30 Days to Success in Power BI: Day Three General Housekeeping
Welcome back to day three of our series on Success in Power BI! With 30 days of Power BI learning, we should be able to be successful with our use of the tool. Did you forget where we left off on day two? If so, here is the link to refresh your memory.
Today we are going to do some general housekeeping to get ready to use the data we loaded. This will help us understand Power BI desktop a little better and get us ready to create some amazing visualizations.

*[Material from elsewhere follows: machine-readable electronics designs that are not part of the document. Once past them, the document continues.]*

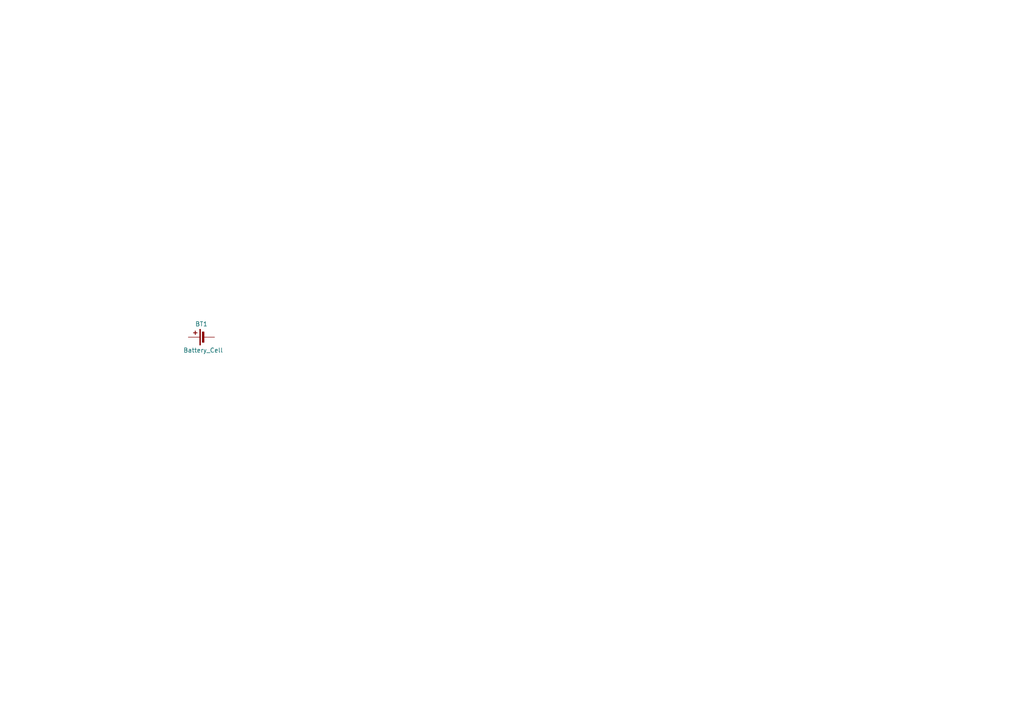
<source format=kicad_sch>
(kicad_sch
	(version 20250114)
	(generator "eeschema")
	(generator_version "9.0")
	(uuid "7f90652f-6793-4d7d-bc95-8e3cd32bc52b")
	(paper "A4")
	
	(symbol
		(lib_id "Device:Battery_Cell")
		(at 59.69 97.79 90)
		(unit 1)
		(exclude_from_sim no)
		(in_bom yes)
		(on_board yes)
		(dnp no)
		(uuid "3f57f48a-3a56-4616-a5d2-ad4b673e95fb")
		(property "Reference" "BT1"
			(at 58.42 93.98 90)
			(effects
				(font
					(size 1.27 1.27)
				)
			)
		)
		(property "Value" "Battery_Cell"
			(at 58.928 101.6 90)
			(effects
				(font
					(size 1.27 1.27)
				)
			)
		)
		(property "Footprint" ""
			(at 58.166 97.79 90)
			(effects
				(font
					(size 1.27 1.27)
				)
				(hide yes)
			)
		)
		(property "Datasheet" "~"
			(at 58.166 97.79 90)
			(effects
				(font
					(size 1.27 1.27)
				)
				(hide yes)
			)
		)
		(property "Description" "Single-cell battery"
			(at 59.69 97.79 0)
			(effects
				(font
					(size 1.27 1.27)
				)
				(hide yes)
			)
		)
		(pin "2"
			(uuid "5cb07ae6-caae-41c6-aacd-11ef254fc4c7")
		)
		(pin "1"
			(uuid "9b999e82-5480-4474-8415-1d2a2264ccd1")
		)
		(instances
			(project ""
				(path "/7f90652f-6793-4d7d-bc95-8e3cd32bc52b"
					(reference "BT1")
					(unit 1)
				)
			)
		)
	)
	(sheet_instances
		(path "/"
			(page "1")
		)
	)
	(embedded_fonts no)
)

</source>
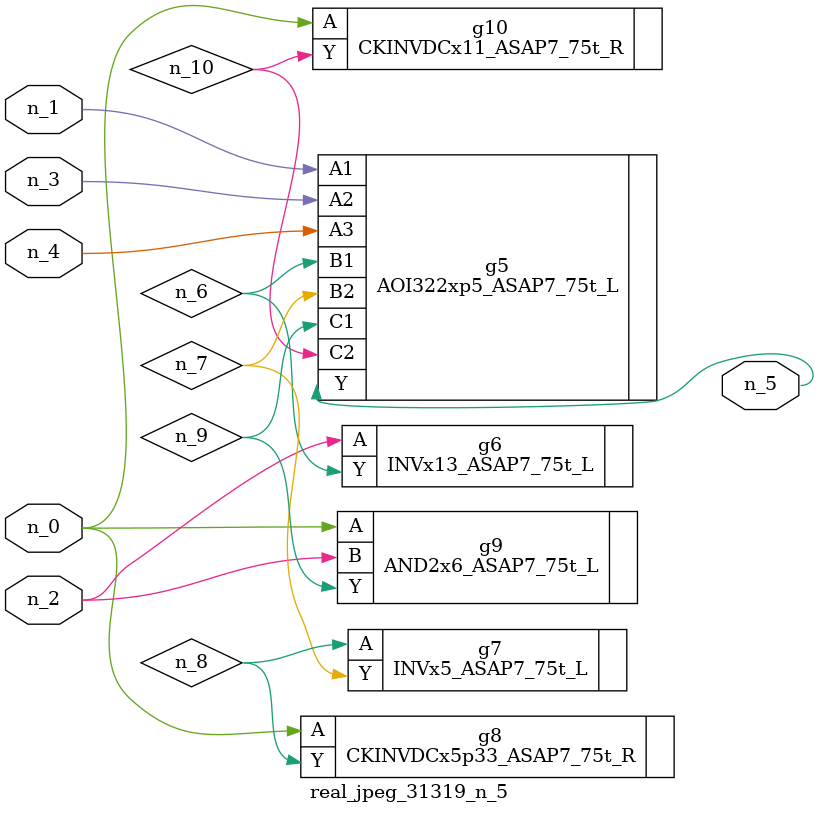
<source format=v>
module real_jpeg_31319_n_5 (n_4, n_0, n_1, n_2, n_3, n_5);

input n_4;
input n_0;
input n_1;
input n_2;
input n_3;

output n_5;

wire n_8;
wire n_6;
wire n_7;
wire n_10;
wire n_9;

CKINVDCx5p33_ASAP7_75t_R g8 ( 
.A(n_0),
.Y(n_8)
);

AND2x6_ASAP7_75t_L g9 ( 
.A(n_0),
.B(n_2),
.Y(n_9)
);

CKINVDCx11_ASAP7_75t_R g10 ( 
.A(n_0),
.Y(n_10)
);

AOI322xp5_ASAP7_75t_L g5 ( 
.A1(n_1),
.A2(n_3),
.A3(n_4),
.B1(n_6),
.B2(n_7),
.C1(n_9),
.C2(n_10),
.Y(n_5)
);

INVx13_ASAP7_75t_L g6 ( 
.A(n_2),
.Y(n_6)
);

INVx5_ASAP7_75t_L g7 ( 
.A(n_8),
.Y(n_7)
);


endmodule
</source>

If you remember yesterday we clicked on the data icon on the left toolbar and then we could view our data set that we loaded from the web source. To avoid any confusion when or if we load more data, let’s first change that name of the table. We are going to rename Table 2 to Standard Batting, as it was labeled on the website.
Now we need to do a cursory check of the data. It is important to make sure the data loaded is the data that we want to report off of and also to ensure that there were no errors from some questionable web programming.
If you look at Figure 2, you’ll see we have two rows at the top for years 1952 and 1953. Those are for the minor leagues. We do not want those included in our visualizations as we are comparing Hank’s professional career and it is a generally accepted practice to include only major league statistics in that comparison due to the breadth and level of competition.
So now if you look at Figure 3, this is what we saw on the web page for Hank Aaron’s major league batting statistics and what we thought we were loading originally. The website, Baseball-Reference.com, is using some programming to hide minor league stats (as you can see a button called Show Minors). We might not have noticed this, but its an import step to note when loading data from web sources.
So we need to remove those rows so that we can get an accurate professional representation of Aaron’s performance. Sounds easy, right?
Not so fast. When we click somewhere in the grid, it highlights a column, and when we right-click to choose delete (as shown in Figure 4), it appears that the column will be deleted and not the row. Trust me, it will be the column deleted. So how do we delete the row?
Let’s click on the Edit Queries icon on the Home toolbar (or ribbon) at the top of the screen. This will load the data into a Query Editor window (giving you two active windows). We can highlight rows here but we still cannot delete them. However, if we imagine this is Excel, then we can use the filter ability to remove our the two rows. Click on the down arrow at the column header for Year. Now deselect 1952 and 1953, as shown in Figure 5. Select Ok to make it happen captain.
I want to point out here in Figure 6, that the rows are gone. But, I also want to point out the section on the right of the screen called Applied Steps. At this point, we have not committed any changes yet. However, this is a list of steps that we’ve done thus far in our manipulations. We can change that list or step through that list and watch the data change, if we choose.
So, if you click on the Changed Type step, you can see the two rows are there again. You can also click the delete icon (X marks the spot on the right of the step) to remove the step. Thus, if we decided to leave those two years in there and cancel out the changes that we made, we could then click the X and delete the Filtered Rows step. We could also do several other things here in the data if we needed to before applying the changes.
In this case, we did not really delete rows as they are filtered out just like in Excel, but they are removed from our visual data set that we will report off of. It is essentially smoke and mirrors as shown in Figure 7. This is a great stopping point. See you on day four!